Deutsche Gesellschaft zur Rettung Schiffbrüchiger - Der Bezirks-Verein für Rostock und Umgebung

Aus: Hansa. Zeitschrift für Seewesen. Organ der Deutschen Gesellschaft zur Rettung Schiffbrüchiger.
Autor: Redigiert und Verlegt: Schuirman und Thaulow, Vorsteher der Deutschen Seemannsschule in Hamburg, Erscheinungsjahr: 1867
Themenbereiche
Enthaltene Themen: Mecklenburg-Vorpommern, Hansestadt Rostock, Lebensrettung, Lebensretter, Schiffbruch, Schiffbrüchige
Der Bezirks-Verein für Rostock und Umgebung, in dessem Bereiche jetzt 397 Mitglieder unserer Gesellschaft mit 308 Mark 25 Sgr. Mitgliedsgeldern sich finden, hat es sich zur besonderen Aufgabe gestellt, für die Gewässer der Warnemündung und für die der Schifffahrt so gefährliche Küste des Fischlandes geeignete Rettungsanstalten zu beschaffen. Bereits ist die Station Warnemünde mit einem 28' Rettungsboote des sog. modifizierten Francissystems ausgerüstet und dem Vorstand des Lokalvereines Warnemünde zur Verwaltung übertragen worden; für die Fertigstellung der dortigen Geschützstation sind alle Vorbereitungen getroffen, ebenso für die Geschützstation auf Wustrow, mit der man jetzt eine Bootsstation zu verbinden gedenkt. Von beiden Punkten aus sind im vorigen Jahre anerkennenswerte Rettungstaten vollbracht worden, über die es im Jahresberichte heißt:

„Die erste Rettung von Schiffbrüchigen seit dem Bestehen unseres Bezirksvereins geschah am 12. November 1865. Es war an diesem Tage bei starkem Sturme das Schwedische Schiff „Sophie", Kapitän Soestroem, unweit Wustrow auf dem Fischlande gestrandet und wurde die aus dem Kapitän und zwei Leuten bestehende Mannschaft durch den Kapitän Hans Oberländer und den Steuermann C. Falk gerettet, indem diese beiden kühnen Männer, so weit die Tiefe des Wassers und die Brandung es erlaubten, dem Wracke zuwateten und sich dann vermittelst einer Leine, welche sie den Schiffbrüchigen zuwarfen, an Bord desselben holten. Dort angekommen, setzten sie das am Schiff befindliche Boot über Bord, und brachten die Schiffbrüchigen, unter denen der Kapitän fast schon erstarrt war, glücklich ans Land.

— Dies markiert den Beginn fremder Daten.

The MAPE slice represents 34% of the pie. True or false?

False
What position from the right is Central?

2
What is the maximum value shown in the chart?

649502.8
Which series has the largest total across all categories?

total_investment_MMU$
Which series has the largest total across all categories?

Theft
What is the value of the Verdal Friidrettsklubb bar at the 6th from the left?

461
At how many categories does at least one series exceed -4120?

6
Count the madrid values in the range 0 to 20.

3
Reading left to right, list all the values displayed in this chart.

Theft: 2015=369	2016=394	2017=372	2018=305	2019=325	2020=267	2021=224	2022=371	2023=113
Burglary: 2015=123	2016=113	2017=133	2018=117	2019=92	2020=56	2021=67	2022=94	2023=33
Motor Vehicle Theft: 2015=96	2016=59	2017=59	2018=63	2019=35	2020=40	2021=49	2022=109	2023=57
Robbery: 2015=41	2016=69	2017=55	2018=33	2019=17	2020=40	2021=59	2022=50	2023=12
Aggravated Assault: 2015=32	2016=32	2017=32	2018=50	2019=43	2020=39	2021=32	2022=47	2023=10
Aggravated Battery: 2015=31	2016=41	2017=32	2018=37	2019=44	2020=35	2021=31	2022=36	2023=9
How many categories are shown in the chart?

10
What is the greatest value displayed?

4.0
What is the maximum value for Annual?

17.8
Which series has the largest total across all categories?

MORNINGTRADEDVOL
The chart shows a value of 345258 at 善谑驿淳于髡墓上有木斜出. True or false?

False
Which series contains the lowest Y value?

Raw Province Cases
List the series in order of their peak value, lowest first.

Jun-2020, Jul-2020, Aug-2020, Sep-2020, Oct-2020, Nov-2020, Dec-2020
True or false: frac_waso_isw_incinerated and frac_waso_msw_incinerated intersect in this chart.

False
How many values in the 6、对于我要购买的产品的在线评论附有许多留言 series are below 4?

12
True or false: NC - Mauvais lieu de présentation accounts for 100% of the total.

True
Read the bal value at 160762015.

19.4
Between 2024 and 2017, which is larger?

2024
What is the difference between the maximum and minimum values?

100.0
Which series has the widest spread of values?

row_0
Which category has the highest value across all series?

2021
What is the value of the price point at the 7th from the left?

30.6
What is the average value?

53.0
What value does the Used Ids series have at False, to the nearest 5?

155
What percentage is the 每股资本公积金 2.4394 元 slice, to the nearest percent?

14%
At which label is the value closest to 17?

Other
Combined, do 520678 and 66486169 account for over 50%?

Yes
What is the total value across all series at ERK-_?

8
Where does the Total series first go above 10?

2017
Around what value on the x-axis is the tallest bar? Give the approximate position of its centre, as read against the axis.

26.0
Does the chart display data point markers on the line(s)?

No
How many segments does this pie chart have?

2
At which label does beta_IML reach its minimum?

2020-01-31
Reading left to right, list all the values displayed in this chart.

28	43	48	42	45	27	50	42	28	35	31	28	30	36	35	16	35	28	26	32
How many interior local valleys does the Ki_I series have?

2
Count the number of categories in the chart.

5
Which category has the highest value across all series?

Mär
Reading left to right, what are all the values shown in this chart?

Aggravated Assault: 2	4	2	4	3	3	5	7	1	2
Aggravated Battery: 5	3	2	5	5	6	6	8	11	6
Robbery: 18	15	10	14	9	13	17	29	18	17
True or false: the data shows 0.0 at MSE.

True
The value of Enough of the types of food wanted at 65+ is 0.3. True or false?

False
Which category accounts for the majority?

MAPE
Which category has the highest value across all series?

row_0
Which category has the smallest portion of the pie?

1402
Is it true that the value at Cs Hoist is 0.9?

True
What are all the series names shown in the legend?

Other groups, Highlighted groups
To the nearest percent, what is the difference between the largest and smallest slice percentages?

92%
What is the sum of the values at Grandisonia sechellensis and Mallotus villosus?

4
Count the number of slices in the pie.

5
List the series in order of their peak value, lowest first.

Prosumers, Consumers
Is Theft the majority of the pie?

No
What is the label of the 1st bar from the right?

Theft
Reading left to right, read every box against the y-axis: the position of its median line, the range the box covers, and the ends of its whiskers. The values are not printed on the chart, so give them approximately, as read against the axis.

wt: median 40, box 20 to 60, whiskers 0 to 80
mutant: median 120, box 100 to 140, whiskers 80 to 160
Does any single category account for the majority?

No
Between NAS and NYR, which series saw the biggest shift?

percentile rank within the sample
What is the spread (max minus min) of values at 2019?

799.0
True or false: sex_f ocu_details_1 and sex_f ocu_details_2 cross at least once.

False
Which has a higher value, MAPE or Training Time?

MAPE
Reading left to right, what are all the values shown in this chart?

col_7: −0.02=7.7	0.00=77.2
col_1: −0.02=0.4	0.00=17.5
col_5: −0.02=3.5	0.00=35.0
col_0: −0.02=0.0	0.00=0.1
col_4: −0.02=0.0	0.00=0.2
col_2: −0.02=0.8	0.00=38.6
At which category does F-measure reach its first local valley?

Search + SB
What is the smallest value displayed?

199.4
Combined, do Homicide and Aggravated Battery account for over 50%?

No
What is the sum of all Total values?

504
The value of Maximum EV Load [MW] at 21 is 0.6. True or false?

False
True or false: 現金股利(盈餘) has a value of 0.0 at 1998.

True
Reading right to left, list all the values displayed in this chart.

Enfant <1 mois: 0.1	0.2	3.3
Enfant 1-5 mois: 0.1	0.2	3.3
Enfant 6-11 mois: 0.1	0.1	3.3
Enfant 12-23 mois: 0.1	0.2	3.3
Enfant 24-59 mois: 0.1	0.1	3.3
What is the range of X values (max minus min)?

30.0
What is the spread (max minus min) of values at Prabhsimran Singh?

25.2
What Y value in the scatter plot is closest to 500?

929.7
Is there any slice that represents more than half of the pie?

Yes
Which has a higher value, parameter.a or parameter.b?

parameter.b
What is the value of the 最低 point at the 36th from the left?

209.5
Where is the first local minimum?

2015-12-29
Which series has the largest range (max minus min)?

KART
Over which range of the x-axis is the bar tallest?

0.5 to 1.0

Die zweite Rettung aus Seegefahr ward ebenfalls von Wustrow aus ausgeführt, und galt den Schiffbrüchigen des am 18. Juni 1866 unweit Wustrow gestrandeten Finnischen Schiffes „Coustanlin", Kapitän Segerstroem. Die Rettungsfahrt ward in dem Peake'schen Rettungsboote unter Führung des Herrn Navigationsschuldirektors Schütze, des Herrn Navigationslehrers Agrell und mit Unterstützung sämtlicher Navigationsschüler, so wie einiger anderer Seeleute, unternommen und wurde, trotz großer Schwierigkeiten, von Erfolg gekrönt. Die Besatzung des "Constantin" bestand, inclusive des Kapitäns, aus vier Mann, welche glücklich gerettet wurden.

Unter der Leitung des Herrn Navigationslehrers Agrell und mit Unterstützung der Navigationsschüler ward am 10. Dezember 1866 die dritte Rettung ausgeführt. Es war das Schwedische Schiff "Josephine", Kapitän Zander, in einem schweren Sturme unweit Wustrow gestrandet, und ward dessen aus sechs Mann bestehende Besatzung von jenen kühnen Männern vermittelst eines Fischerbootes glücklich gerettet.

Die vierte Rettungsfahrt ward von Warnemünde aus unter Leitung des Herrn Lotsenkommandeurs Jantzen zur Rettung der Mannschaft des am 14. Dezember 1856 bei Stolteraa gestrandeten Dänischen Schiffes "Sex Söskeude", Kapitän Clemensen, unternommen und gelang es, die aus zwei Mann bestehende Besatzung, wenn auch in einem fast erstarrten Zustande, doch glücklich zu retten.

So sind an unserer Küste in einem Zeiträume von wenig mehr als einem Jahre 15 Menschenleben dem Tode entrissen."

Im Kreise der Bezirksverwaltung haben verschiedene Beratungen stattgefunden, um das Problem der Herstellung eines leichten und doch sicheren Rettungsbootes zu lösen; hoffentlich sind dieselben von gutem Erfolge gekrönt.